In real time, it is particularly applicable as anyone
who jams on a regular basis discovers the clutter factor,
but would Mozart be better with fewer notes?
1. Slides with too many bullets are terrible
because the speaker runs over time every time.
2. Slides without bullets can be worthless
and the speaker will still likely run over time.
3. A problem of bullets is lookahead. The audience
is reading ahead of the presentation and formulating
arguments instead of listening. So is the speaker.
4. Bullets are just one style. Work with animation
and try to see what does and doesn't help. Too
many styles in one presentation are worse. Too
few are bland. Keep winnowing until the speech
is exactly what you want to say. Save some fire
for the last set. A bauble is junk jewelry.
No size fits all. Practice is the path to perfection.
Perfection is somewhere over the rainbow. The best way
to know if a gig is successful is if they book you again.
The songs I've recorded that have the least in them
took me the longest to record. Ego comes with facility.
len
From: roger.day@globalgraphics.com [mailto:roger.day@globalgraphics.com]

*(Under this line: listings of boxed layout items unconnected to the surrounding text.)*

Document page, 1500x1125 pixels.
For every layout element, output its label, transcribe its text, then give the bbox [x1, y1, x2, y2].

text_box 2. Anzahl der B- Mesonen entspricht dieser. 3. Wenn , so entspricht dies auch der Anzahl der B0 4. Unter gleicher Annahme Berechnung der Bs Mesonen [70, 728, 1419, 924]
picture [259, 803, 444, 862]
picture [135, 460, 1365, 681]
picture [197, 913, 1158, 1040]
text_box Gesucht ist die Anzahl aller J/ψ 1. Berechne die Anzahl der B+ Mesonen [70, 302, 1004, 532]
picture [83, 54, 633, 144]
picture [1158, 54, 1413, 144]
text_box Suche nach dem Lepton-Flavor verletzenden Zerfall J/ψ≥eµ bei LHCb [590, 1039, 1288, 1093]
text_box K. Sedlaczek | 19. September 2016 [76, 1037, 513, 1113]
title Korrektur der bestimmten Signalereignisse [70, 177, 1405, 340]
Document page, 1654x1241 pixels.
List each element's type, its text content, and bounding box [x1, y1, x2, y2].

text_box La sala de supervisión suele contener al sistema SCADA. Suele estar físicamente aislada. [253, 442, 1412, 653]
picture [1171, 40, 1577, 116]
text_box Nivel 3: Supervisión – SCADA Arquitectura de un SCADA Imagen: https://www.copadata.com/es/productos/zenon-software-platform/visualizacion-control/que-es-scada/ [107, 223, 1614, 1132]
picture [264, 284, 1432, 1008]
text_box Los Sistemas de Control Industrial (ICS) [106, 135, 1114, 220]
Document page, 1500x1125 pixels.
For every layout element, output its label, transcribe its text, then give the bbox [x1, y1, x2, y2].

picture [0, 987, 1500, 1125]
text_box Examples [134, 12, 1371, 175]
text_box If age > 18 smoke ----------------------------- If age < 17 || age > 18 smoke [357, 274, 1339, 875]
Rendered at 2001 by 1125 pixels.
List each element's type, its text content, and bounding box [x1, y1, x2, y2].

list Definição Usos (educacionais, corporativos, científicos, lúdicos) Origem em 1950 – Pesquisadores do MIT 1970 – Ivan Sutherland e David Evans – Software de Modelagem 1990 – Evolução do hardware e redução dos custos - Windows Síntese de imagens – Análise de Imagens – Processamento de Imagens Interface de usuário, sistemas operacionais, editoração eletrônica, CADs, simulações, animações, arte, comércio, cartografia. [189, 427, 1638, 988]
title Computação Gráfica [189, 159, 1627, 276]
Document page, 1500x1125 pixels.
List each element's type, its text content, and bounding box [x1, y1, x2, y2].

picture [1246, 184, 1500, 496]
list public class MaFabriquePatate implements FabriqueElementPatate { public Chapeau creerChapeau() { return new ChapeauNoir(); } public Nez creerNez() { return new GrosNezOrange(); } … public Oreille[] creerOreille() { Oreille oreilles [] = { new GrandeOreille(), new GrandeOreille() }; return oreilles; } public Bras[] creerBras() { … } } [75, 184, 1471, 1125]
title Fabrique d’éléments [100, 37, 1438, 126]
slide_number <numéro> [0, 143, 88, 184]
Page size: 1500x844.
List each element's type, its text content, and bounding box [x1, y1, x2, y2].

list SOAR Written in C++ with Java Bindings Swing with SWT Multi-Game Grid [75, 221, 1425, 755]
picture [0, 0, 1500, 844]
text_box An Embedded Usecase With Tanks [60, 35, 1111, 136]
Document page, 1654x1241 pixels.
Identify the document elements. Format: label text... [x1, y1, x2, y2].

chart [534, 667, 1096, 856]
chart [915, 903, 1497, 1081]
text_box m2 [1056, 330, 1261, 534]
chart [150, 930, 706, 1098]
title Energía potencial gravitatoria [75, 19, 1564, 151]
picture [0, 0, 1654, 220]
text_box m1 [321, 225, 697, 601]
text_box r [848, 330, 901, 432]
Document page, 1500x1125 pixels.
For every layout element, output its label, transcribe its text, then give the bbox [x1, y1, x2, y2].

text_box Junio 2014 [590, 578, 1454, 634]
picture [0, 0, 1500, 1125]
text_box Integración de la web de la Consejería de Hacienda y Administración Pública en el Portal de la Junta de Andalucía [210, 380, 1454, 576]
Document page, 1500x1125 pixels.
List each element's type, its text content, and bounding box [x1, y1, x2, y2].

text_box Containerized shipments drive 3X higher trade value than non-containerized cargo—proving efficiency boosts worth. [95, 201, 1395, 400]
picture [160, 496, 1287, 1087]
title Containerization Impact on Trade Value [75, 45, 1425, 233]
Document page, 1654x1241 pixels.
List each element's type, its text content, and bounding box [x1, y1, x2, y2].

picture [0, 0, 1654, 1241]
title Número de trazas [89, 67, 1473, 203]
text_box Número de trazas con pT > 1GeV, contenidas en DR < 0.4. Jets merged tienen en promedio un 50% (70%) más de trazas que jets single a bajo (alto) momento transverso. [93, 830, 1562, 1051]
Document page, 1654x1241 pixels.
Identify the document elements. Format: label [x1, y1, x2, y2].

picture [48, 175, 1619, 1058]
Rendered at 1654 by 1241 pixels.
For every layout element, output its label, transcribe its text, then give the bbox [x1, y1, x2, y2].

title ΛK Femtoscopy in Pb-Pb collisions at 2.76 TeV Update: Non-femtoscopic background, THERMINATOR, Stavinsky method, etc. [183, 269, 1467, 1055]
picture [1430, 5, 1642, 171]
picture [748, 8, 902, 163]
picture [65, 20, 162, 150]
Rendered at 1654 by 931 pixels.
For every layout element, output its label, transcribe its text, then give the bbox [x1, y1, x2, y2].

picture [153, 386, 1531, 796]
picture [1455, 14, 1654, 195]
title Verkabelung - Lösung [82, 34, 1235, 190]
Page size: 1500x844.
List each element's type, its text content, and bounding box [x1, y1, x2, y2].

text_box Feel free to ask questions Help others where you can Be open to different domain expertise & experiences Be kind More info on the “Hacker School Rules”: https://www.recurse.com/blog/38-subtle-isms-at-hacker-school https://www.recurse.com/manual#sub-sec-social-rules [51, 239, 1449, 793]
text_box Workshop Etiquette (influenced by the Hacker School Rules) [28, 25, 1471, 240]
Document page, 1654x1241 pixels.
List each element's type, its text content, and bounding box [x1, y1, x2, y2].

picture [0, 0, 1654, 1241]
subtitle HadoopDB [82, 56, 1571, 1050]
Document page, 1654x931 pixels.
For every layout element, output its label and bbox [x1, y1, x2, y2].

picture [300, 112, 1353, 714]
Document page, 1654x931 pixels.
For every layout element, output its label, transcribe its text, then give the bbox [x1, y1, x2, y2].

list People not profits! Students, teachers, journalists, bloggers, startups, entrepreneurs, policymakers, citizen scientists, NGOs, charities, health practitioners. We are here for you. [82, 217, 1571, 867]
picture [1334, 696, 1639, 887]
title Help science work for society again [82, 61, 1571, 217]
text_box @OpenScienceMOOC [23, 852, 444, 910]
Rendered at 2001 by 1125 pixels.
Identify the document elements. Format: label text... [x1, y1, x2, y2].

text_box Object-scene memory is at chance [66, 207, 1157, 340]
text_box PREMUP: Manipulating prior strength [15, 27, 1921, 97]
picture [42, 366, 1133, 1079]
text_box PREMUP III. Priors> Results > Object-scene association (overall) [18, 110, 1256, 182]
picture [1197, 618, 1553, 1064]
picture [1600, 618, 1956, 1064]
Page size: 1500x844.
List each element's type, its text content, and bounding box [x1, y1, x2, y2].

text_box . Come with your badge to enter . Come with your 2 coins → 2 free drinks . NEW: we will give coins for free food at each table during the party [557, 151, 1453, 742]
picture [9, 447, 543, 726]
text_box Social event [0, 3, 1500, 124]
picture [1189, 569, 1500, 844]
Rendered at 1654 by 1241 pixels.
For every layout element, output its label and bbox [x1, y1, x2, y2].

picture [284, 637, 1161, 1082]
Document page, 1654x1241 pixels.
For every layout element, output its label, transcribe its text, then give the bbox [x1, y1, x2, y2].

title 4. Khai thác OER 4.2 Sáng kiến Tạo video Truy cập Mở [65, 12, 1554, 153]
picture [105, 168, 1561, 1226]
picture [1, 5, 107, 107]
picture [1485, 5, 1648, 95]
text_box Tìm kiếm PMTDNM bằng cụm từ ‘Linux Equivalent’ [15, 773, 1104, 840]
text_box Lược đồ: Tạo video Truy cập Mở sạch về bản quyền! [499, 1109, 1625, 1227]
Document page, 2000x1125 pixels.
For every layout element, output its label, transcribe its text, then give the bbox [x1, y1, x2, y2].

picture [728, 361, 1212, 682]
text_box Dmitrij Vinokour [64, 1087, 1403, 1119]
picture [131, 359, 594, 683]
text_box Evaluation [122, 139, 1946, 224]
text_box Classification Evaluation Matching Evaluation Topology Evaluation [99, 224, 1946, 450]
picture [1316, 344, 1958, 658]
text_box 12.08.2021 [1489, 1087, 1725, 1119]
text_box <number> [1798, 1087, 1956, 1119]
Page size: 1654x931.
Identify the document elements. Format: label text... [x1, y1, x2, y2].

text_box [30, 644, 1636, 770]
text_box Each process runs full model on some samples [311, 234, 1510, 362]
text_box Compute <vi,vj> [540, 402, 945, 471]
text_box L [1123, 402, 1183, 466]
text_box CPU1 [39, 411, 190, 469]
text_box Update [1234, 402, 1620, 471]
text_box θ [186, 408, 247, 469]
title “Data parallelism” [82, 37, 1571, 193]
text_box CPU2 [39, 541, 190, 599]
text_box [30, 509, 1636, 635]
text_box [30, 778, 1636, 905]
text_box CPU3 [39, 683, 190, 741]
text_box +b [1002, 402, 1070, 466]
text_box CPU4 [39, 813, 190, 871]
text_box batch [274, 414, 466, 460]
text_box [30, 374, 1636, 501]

The same thing happens with poetry. There are all sorts of claims to rules,
but they're really just styles. "rules" are there for the greyhairs to
suppress the upncoming.
As I have been what might be loosely termed a performance poet who tries to
"deliver" abstract poetry, it seems to me that "content" at that particular
point of presentation is liquid. receptiveness differs and no what content
you put up, people come away with different callbacks of what you've
presented. Writing words on OHP slides may seem to give comfort to the
presenter (Ah yes, look, it's in concrete blacknwhite!), but even this can
be treacherous. Keeping the ideas in the presentation simple seems to me to
be a reasonable approach. Details are for absorption in quietness.